En mai 2015, à la galerie Trigano, se tient une exposition de peintures récentes de Bernard Dufour. Né en 1922, l’homme poursuit son œuvre érotique. La publication de l’ouvrage L’œil du désir alliant le texte de Catherine Millet aux peintures et aux oeuvres photographiques de Bernard Dufour accompagne l’exposition et esquisse une sorte de bilan de la pratique créatrice de l’artiste autodidacte qui exposa pour la première fois en 1949.
Depuis ses débuts, la peinture de Bernard Dufour est érotique et c’est en qualité de critique et d’historienne de l’art mais aussi, en tant qu’amie et femme passionnée par l’activité libidinale, qu’intervient Catherine Millet. En 2001, son autobiographie La Vie sexuelle de Catherine M, plaçait le désir au centre. Le texte était sans complaisance pour la narratrice et l’on se laissait facilement gagner par la fièvre de l’identification. L’analyse de Catherine Millet tend aujourd’hui à montrer comment Bernard Dufour réalise son autobiographie érotique par la peinture. Toujours il se peint dans l’acte désirant, toujours il peint celles qui l’accompagnent. D’autres peintres ont été inspirés par leur vie amoureuse, Rembrandt déjà immortalise le visage de Saskia puis celui d’Hendrickje. Mais rarement un peintre n’a réalisé avec tant de constance son autobiographie érotique. Catherine Millet souligne la rareté du phénomène dans l’histoire de la peinture pourtant si fréquent dans les productions littéraires. Sans doute est-ce dû à la cruauté de l’image peinte, à la lenteur que suppose son exécution, là où la photographie renvoie au caractère furtif de l’instant. On pense alors à l’œil qui se repaît inlassablement du spectacle de la nudité, caressant les peaux jusqu’à les percer, les capturer, les représenter.
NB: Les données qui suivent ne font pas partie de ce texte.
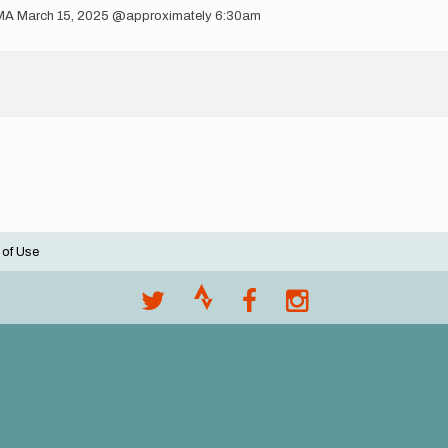
 NEMA March 15, 2025 @approximately 6:30am
 of Use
Peindre sa vie sexuelle revoie alors à la pulsion scopique qui hante toute figuration du désir en action. Bernard Dufour est soucieux de la ressemblance, il vise donc la vérité de l’expérience, ce qui aurait un lien avec la jalousie. « Les grands consommateurs d’images tout comme ceux qui produisent ces images, les amateurs d’art et les artistes, sont possédés par le désir de voir, de voir toujours plus, mieux, plus loin, plus près, et ce désir est en tous points comparable à la hantise du jaloux qui lui aussi veut s’approcher, surprendre, voir, savoir exactement, avoir la preuve de la trahison, en souffrir, et sans doute en jouir. » analyse Catherine Millet.
Les reproductions des toiles, présentes en grand nombre dans l’ouvrage de bonne facture, révèlent, malgré la constance du thème, des évolutions dans son traitement. Ainsi Bernard Dufour a traversé, à la fin des années 50, une période où les corps étaient emprisonnés dans une gangue de formes abstraites. Puis la figuration onirique est revenue avec constance jusqu’à nos jours. Catherine Millet parle de la maladresse gestuelle du peintre dont elle compare l’expressivité à celle de Marlène Dumas. Les dernières œuvres de Bernard Dufour, qui a repris le chemin de l’atelier, sont les plus déroutantes. La gamme colorée s’est radicalisée laissant se confronter les couleurs primaires dans le contact des chairs. Laure, son amante, est toujours là, sa jaune nudité éclate dans le magenta des étoffes qui la soulignent et la dissimulent. C’est Laure dans ses coussins, une huile datant de 2015. L’érotisme ne va pas sans la menace ou le sel de la mort, aussi, les visages creusés et les corps fantomatiques traversent l’œuvre depuis ses prémices.
Dans L’œil du désir, il ne s’agit pas seulement de revenir sur la position artistique de l’homme de 93 ans, mais d’inviter le lecteur à pénétrer un monde à part, celui du Pradié, la maison de l’artiste. Des photographies qui accompagnent les reproductions des peintures montrent les visages de ceux qui sont liés d’amitié avec Bernard Dufour depuis plusieurs décennies. On croise entre autres les visages de Pierre Guyotat, Dado, Denis Roche, Marc Desgrandchamps, Jacques Henric, Alain Robbe-Grillet, et bien sûr Catherine Millet. On découvre également des photographies érotiques de Martine, aujourd’hui décédée, et Laure, ses compagnes. Ces clichés amoureux, qui ont parfois inspiré des toiles présentées en regard dans l’ouvrage, ont aussi fait l’objet de publications de la part de Bernard Dufour sous forme de Portfolios publiés par les éditions Chez Higgins.